# www.netpets.org - Military Pets Foster Project *IMPORTANT*



## AddFran (Jul 10, 2004)

I stumbled upon this website tonight and thought this was such a wonderful thing.

This non-profit organization arranges for the placement of foster homes for the pets of all the people in the military who have to leave their pets behind to serve our country (USA). 

All political views aside guys...consider this. I'm seriously considering applying to become a foster home for one of these pets. I mean think about it...if some of these people can't find temporary homes for their pets before they leave, think of all of them that end up being separated from their pets forever. 

Can you imagine having to surrender your cat or dog - and to not have a choice in doing so? Think about what they must go through, having to leave their friends and family to serve their country and then after fulfilling their duty, they return home to a life without their best friends. 

What better way to say thank you to all the men and woman of the military, but to keep their critters safe and healthy for them until they return!

I have to find out all the details and see what it really entails, but the thought alone behind this project brings tears to my eyes. So if you have room in your home and your heart to help one of our soldiers keep their pets (family) alive please give this some thought! 

https://www.netpets.org/netp/foster.php

Here is a link to a site that helps arrange fostering for cats only:

http://www.operationnoblefoster.org/


----------
═══
Required tasks —
(A) Based on the forum post about the military pets foster project, answer yes or no to each statement below and quote the words from the post that decide it. (i) The organization that places the pets is non-profit. (ii) The poster has already become a foster home for a military pet. (iii) The second linked site arranges fostering for both cats and dogs.
(B) According to the forum post about the military pets foster project, on what date was the post written?
(C) Rewrite the part of the forum post starting with "## AddFran (Jul" and going on through "their pets forever.", renaming "temporary homes" as "short-term homes".

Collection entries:
═══
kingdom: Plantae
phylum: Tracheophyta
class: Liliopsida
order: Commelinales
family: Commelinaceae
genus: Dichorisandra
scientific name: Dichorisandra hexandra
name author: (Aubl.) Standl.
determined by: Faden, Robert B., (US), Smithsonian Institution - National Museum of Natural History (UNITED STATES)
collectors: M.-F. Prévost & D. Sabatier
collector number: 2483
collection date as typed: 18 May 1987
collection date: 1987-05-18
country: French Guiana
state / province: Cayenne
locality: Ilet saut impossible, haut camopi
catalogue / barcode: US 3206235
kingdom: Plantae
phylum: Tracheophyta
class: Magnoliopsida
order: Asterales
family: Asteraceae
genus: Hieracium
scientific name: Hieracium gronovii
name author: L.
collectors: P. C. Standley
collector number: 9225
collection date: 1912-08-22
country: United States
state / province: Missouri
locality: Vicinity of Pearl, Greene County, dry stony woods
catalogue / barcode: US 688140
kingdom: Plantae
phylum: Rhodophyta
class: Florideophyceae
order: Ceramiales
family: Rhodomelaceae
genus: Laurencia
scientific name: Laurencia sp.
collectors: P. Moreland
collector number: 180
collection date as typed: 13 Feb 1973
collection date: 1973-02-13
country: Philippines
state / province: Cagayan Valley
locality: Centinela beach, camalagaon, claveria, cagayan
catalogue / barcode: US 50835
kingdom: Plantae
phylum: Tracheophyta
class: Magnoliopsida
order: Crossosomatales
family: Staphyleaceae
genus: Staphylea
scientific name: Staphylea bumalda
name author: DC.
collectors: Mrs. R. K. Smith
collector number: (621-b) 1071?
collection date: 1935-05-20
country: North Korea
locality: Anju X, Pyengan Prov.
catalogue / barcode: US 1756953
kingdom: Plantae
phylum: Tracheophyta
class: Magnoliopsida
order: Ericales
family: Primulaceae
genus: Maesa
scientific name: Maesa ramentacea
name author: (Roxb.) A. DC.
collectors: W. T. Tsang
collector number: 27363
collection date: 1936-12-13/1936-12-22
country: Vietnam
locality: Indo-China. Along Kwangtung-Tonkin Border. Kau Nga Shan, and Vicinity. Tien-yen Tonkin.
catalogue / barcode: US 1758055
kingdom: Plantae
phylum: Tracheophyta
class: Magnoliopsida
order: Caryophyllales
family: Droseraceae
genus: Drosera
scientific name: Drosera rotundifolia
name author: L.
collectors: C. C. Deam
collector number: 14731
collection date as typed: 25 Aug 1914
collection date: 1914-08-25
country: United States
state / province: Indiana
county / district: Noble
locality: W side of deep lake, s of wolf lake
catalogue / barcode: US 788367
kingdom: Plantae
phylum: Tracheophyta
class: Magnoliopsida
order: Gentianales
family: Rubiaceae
═══
Solved problems —
(A)
(i) Yes: "This non-profit organization arranges for the placement of foster homes for the pets of all the people in the military"
(ii) No: "I'm seriously considering applying to become a foster home for one of these pets."
(iii) No: "Here is a link to a site that helps arrange fostering for cats only:"

(B) Jul 10, 2004.

(C)
## AddFran (Jul 10, 2004)

I stumbled upon this website tonight and thought this was such a wonderful thing.

This non-profit organization arranges for the placement of foster homes for the pets of all the people in the military who have to leave their pets behind to serve our country (USA). 

All political views aside guys...consider this. I'm seriously considering applying to become a foster home for one of these pets. I mean think about it...if some of these people can't find short-term homes for their pets before they leave, think of all of them that end up being separated from their pets forever.